*RECORDS SUPPLIED:*
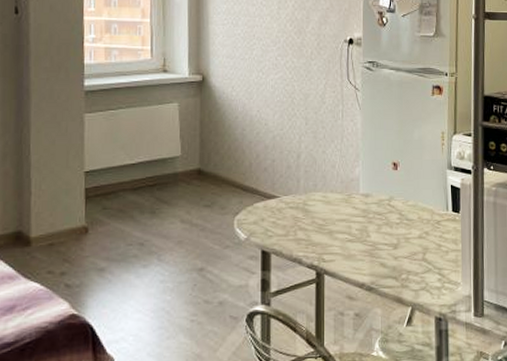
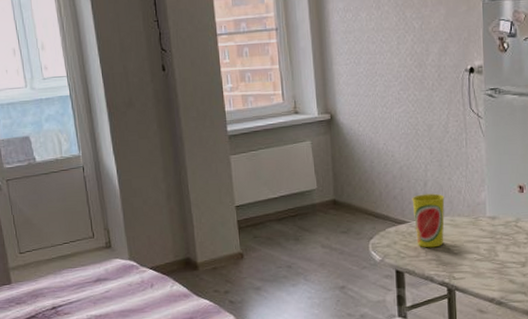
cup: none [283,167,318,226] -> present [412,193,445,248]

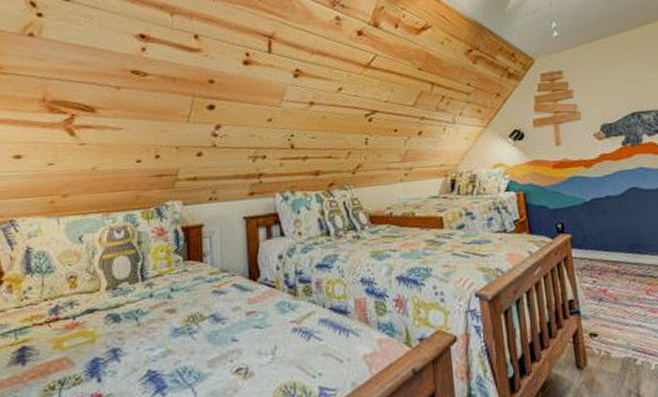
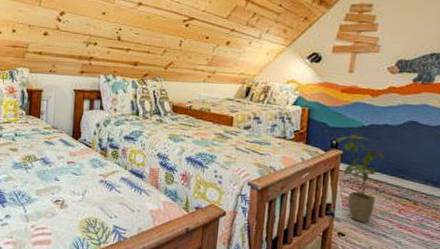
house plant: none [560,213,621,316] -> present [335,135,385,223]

...

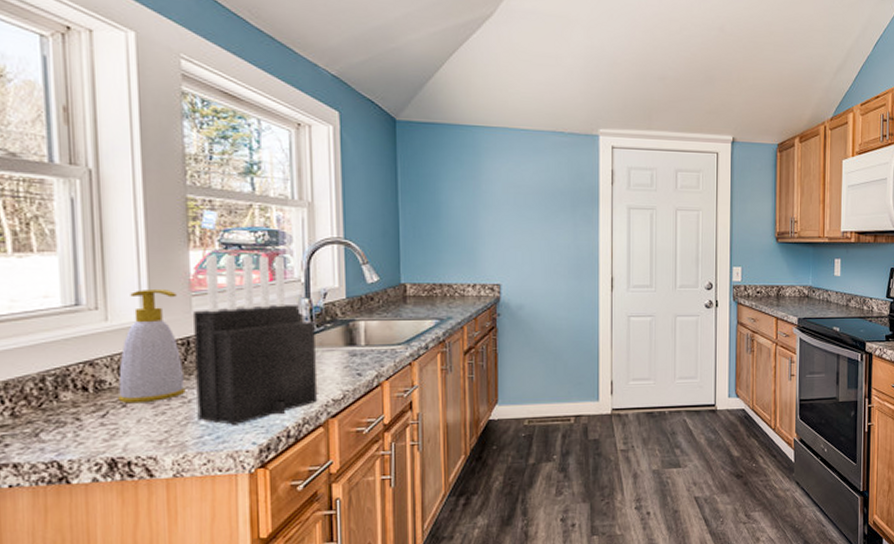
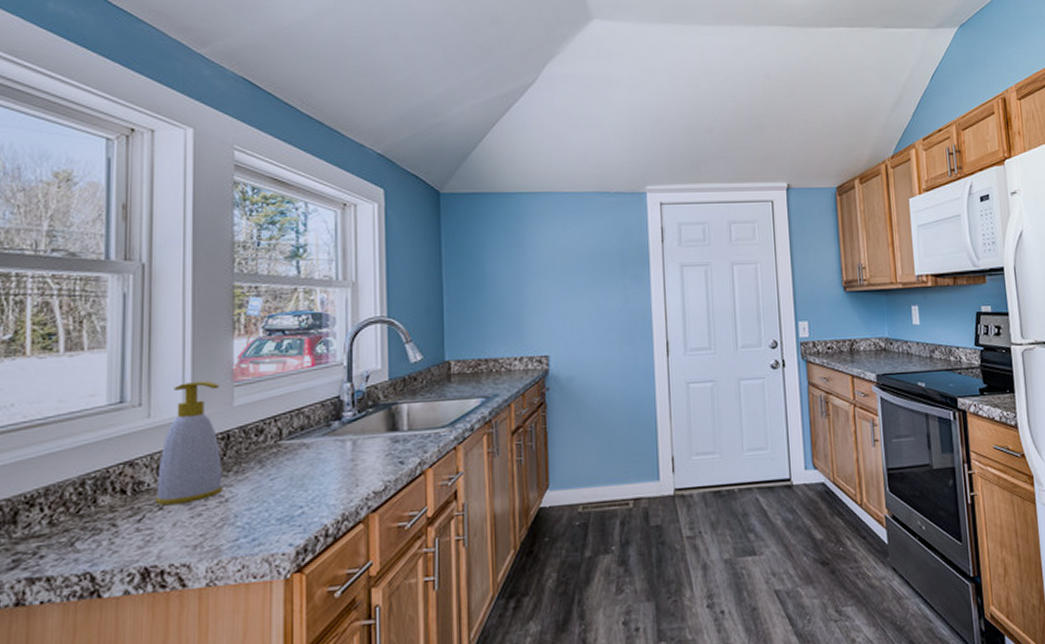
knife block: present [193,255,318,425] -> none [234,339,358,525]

--

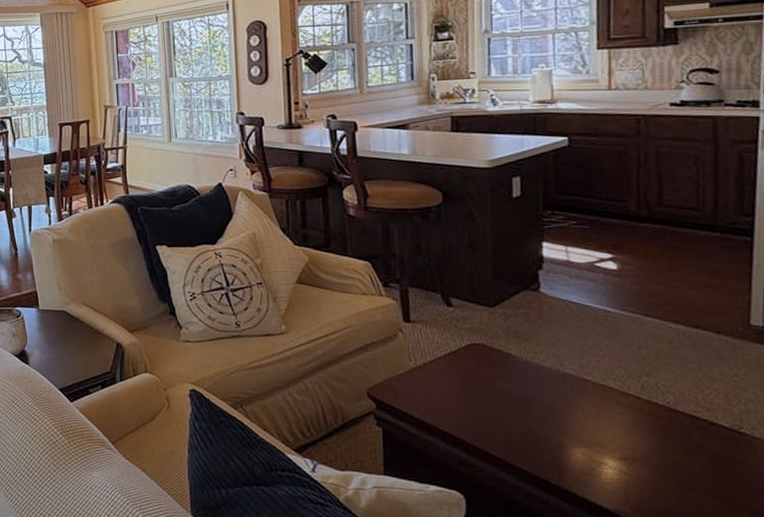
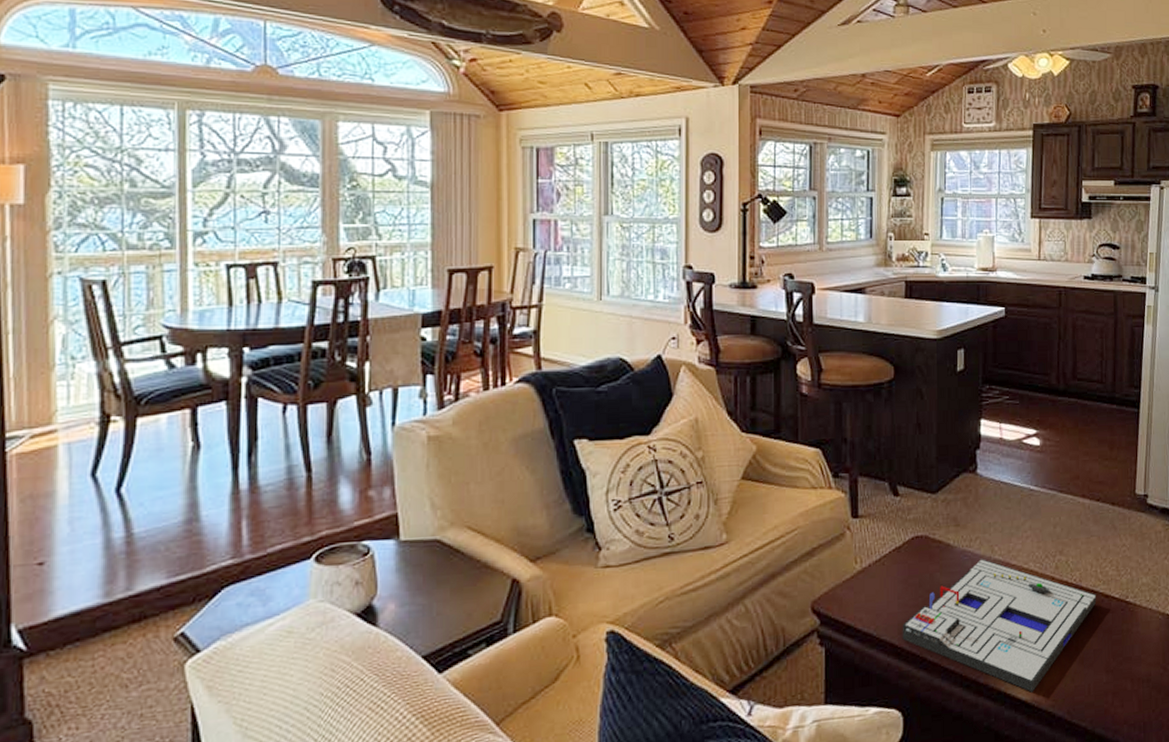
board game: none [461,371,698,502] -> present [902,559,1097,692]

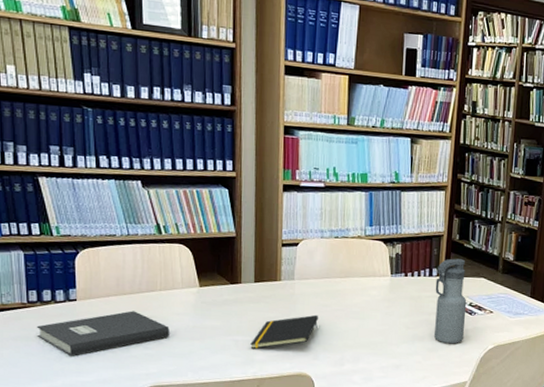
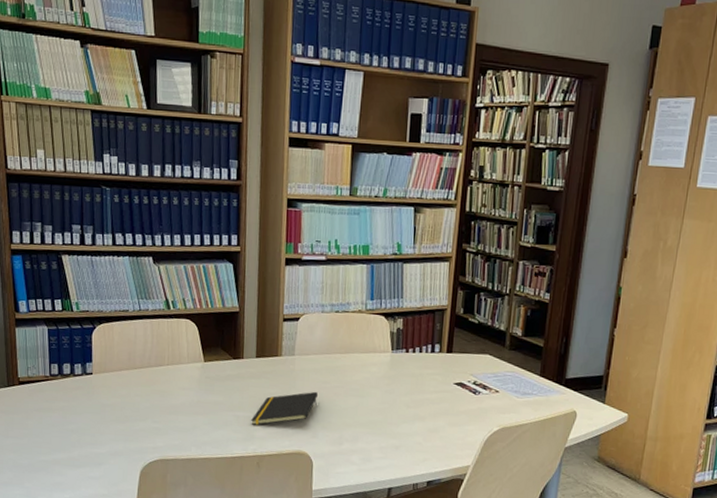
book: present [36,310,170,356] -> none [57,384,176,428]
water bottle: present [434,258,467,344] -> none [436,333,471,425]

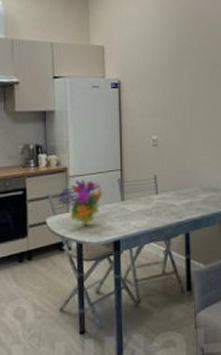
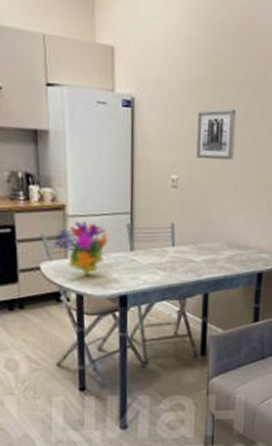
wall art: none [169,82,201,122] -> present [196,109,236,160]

*TASK STATEMENT:* Exactly reproduce the lines above, starting at the one that contains "cup: none [283,167,318,226]" and ending at the one that contains "house plant: none", both inclusive; leave the pictures out and add no other lines.

*REPLY TO THE TASK:*
cup: none [283,167,318,226] -> present [412,193,445,248]

house plant: none [560,213,621,316] -> present [335,135,385,223]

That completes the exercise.